In this case, we had to develop these ideas right before the concert. I was really proud of the cohort this year. They had to figure things out on the fly, and did a brilliant job thrilling the audience. This flexibility is something that performers have to exercise all the time.

That sounds like an important skill to have—the ability to work through unexpected challenges.

It is. And it was amazing how well they worked together. I’m looking forward, next year, to starting early on to build a sense of community among the Gluck Fellows, helping them understand that they are part of something bigger.

What kind of plans do you have to build that sense of community among the Gluck Fellows?

We plan to kick off the year (Fall 2024) with a big gathering to introduce a new group of Fellows, and build some bridges between the ensembles so they can share experiences. I want to encourage the fellows to step outside their comfort zone to think creatively about how they can make engaging performances. A huge part of a performer’s life is understanding that audiences are different, and our job as performers is to set up the listening experience that will invite our audiences into this music which we love.

Earlier this spring, the Gluck Horn Quartet performed at an aged care facility. One of our community partners came up to me afterwards and said “see that gentleman in the back? He is never very interested in these events. But during today’s performance, he was making hand gestures, he was engaged.” It turns out that he was a former trombonist and had played with the LA Phil.” You never know when you are going to spark something.

You came to UCLA with a long history of community engagement and inventive programming, especially with your ensemble Decoda, based in New York. Tell us about Decoda.

We are a collective of musicians, we came through Ensemble Connect which is a postgraduate training program of Carnegie Hall and the Juilliard School. Ensemble Connect allowed us to have New York as our playground, artistically. We curated programs, created concerts, and learned how to operate as twenty-first century artists. A number of us just kept playing together, and we formed Decoda.

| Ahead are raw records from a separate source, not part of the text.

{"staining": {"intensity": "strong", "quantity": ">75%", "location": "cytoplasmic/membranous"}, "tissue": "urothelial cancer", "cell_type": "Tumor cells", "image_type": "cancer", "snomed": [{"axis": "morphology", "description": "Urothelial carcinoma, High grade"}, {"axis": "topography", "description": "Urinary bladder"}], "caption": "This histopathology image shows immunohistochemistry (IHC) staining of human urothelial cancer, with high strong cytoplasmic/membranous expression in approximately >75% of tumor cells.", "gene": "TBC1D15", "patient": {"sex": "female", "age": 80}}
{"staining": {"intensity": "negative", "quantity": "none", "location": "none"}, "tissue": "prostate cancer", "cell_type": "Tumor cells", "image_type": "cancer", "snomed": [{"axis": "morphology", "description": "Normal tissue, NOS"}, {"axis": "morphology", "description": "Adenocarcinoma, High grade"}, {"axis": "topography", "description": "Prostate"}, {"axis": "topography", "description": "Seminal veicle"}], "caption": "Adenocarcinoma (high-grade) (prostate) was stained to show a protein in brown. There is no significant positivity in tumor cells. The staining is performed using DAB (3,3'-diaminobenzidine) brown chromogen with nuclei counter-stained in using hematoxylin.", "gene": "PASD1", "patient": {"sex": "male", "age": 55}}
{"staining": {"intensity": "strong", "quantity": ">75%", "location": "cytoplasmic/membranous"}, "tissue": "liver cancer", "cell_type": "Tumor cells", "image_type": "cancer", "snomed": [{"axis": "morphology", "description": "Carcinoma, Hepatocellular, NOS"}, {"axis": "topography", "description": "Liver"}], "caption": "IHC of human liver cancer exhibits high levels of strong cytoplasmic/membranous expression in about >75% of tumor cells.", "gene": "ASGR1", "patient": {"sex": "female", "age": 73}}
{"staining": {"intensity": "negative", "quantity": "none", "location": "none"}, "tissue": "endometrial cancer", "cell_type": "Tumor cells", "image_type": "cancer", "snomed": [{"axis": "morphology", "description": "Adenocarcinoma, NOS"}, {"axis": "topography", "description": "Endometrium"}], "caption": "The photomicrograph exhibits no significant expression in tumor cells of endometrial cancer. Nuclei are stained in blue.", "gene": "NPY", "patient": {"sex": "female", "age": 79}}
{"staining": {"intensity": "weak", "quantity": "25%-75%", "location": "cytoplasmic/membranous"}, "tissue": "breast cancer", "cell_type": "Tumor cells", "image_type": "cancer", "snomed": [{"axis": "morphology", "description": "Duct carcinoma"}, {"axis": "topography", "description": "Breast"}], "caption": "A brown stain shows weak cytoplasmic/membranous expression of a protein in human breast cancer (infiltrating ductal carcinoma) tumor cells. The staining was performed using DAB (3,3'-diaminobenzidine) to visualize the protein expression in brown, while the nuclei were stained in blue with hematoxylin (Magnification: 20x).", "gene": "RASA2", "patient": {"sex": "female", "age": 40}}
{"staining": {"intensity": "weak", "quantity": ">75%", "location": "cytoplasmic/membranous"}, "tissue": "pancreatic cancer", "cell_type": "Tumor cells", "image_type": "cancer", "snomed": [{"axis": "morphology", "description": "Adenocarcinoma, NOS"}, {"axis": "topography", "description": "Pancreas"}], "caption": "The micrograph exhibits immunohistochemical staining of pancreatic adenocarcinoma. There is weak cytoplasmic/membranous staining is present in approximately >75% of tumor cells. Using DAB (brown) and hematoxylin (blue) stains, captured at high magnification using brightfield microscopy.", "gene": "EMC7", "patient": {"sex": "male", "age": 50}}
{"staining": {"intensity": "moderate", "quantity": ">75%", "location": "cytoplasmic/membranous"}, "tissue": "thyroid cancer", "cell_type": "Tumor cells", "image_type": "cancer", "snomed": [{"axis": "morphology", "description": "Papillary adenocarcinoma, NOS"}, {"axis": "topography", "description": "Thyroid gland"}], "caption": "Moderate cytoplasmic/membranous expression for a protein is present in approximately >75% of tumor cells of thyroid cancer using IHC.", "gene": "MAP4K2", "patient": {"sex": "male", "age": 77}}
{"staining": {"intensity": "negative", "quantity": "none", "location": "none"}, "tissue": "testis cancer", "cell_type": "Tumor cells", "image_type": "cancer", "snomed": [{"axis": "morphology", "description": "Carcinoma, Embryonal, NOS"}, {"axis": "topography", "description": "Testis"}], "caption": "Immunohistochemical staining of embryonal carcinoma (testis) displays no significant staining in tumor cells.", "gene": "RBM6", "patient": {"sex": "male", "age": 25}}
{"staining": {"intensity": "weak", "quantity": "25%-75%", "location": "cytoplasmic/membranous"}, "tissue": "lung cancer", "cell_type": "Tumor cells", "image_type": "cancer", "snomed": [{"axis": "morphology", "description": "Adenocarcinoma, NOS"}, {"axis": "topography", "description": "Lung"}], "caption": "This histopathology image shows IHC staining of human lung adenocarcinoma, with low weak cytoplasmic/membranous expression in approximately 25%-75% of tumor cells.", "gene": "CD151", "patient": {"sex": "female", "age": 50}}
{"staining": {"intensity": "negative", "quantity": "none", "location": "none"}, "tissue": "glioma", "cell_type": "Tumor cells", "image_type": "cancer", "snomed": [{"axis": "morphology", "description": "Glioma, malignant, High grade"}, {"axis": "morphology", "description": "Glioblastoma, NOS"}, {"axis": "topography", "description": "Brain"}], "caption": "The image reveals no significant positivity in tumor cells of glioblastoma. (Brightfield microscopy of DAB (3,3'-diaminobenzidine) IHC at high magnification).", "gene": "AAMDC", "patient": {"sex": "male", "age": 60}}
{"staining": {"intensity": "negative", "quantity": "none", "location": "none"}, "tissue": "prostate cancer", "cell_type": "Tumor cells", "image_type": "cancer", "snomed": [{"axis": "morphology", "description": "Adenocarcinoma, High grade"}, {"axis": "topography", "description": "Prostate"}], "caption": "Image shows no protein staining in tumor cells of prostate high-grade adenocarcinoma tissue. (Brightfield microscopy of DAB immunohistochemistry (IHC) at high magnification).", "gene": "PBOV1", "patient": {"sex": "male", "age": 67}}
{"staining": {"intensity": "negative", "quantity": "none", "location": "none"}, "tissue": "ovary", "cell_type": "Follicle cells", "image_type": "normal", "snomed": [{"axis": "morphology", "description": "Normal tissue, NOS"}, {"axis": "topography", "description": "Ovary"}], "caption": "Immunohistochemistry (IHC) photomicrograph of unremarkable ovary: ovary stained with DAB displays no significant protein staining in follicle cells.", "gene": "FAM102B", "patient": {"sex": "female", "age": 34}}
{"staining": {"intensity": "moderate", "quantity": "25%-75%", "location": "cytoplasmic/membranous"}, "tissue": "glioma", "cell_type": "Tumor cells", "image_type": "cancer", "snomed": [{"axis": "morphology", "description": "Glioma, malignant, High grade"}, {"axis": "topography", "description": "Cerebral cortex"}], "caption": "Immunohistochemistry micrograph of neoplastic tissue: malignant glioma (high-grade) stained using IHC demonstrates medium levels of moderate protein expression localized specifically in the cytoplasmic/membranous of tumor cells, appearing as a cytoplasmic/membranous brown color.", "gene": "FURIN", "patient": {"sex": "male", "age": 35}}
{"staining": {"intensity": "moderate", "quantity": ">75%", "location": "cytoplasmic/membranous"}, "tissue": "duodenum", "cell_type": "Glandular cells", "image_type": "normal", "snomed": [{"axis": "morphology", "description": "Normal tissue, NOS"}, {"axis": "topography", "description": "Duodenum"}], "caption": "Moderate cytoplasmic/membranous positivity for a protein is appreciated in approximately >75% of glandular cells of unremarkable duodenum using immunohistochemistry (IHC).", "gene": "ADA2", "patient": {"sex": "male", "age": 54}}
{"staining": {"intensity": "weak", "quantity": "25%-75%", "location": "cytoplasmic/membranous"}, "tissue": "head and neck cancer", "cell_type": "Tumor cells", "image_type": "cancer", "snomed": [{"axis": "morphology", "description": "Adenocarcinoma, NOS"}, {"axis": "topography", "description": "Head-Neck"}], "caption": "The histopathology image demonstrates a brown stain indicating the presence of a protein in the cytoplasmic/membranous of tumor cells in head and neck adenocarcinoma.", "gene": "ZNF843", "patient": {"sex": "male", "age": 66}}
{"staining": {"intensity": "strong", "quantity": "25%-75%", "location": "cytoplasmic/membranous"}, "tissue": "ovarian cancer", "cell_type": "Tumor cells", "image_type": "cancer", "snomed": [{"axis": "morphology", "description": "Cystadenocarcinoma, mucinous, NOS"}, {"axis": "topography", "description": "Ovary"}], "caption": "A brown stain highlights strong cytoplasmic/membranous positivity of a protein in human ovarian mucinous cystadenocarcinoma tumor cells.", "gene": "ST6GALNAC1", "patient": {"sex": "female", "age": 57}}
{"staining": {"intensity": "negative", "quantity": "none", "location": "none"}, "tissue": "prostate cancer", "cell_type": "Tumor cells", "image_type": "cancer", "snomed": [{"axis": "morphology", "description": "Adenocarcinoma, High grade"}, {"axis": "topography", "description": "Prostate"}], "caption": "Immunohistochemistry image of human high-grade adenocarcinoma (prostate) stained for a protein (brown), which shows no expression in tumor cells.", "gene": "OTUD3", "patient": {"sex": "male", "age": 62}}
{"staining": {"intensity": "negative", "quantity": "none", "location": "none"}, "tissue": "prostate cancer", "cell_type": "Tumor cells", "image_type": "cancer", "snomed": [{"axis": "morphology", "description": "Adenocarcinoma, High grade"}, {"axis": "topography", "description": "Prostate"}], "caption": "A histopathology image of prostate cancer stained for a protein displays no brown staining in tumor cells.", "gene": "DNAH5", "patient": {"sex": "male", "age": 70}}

How did Decoda become the affiliate ensemble of Carnegie Hall?

That affiliation came as recognition of years of work in the field. The core of Decoda’s mission is to create a more compassionate and connected world through music. We place equal emphasis on creative excellence and community engagement.

Congratulations on releasing Decoda’s first CD.

Thank you.

It’s received stellar reviews, including a nod from the New York Times which listed it as one of their featured albums in May. To what do you attribute its success?

The repertoire really shows the ensemble’s eclectic interests and versatility and I couldn’t be more proud that it features a new work from Valerie Coleman, which Carnegie Hall originally commissioned on our behalf in 2018.

When did you decide to record a CD?

You could say it has been ten years in the making for Decoda, but there is more to come! In fact, we recorded just last month a portrait concert of composer Xiao Bao He, who is currently incarcerated at Sing Sing Correctional Facility in New York. We believe that everyone has a right to their creativity, and that we should do what we can to bring music into dehumanized spaces.

Is it fair to say that your stance is that it is the artist’s responsibility to find audiences?

I would reframe that. I believe it is incumbent on artists to cultivate connection and community. One of the wonderful things about the Gluck Fellows Program is that music can happen anywhere: at a bedside, in a hospice facility, on the street, at the DMV, in a school, at a shelter for the unhoused.  In my personal experience, some of the most powerful performances happen at nontraditional venues. Through their experiences in the Gluck Fellows Program, I hope that students will chart their own paths towards leading fulfilling and impactful artistic lives.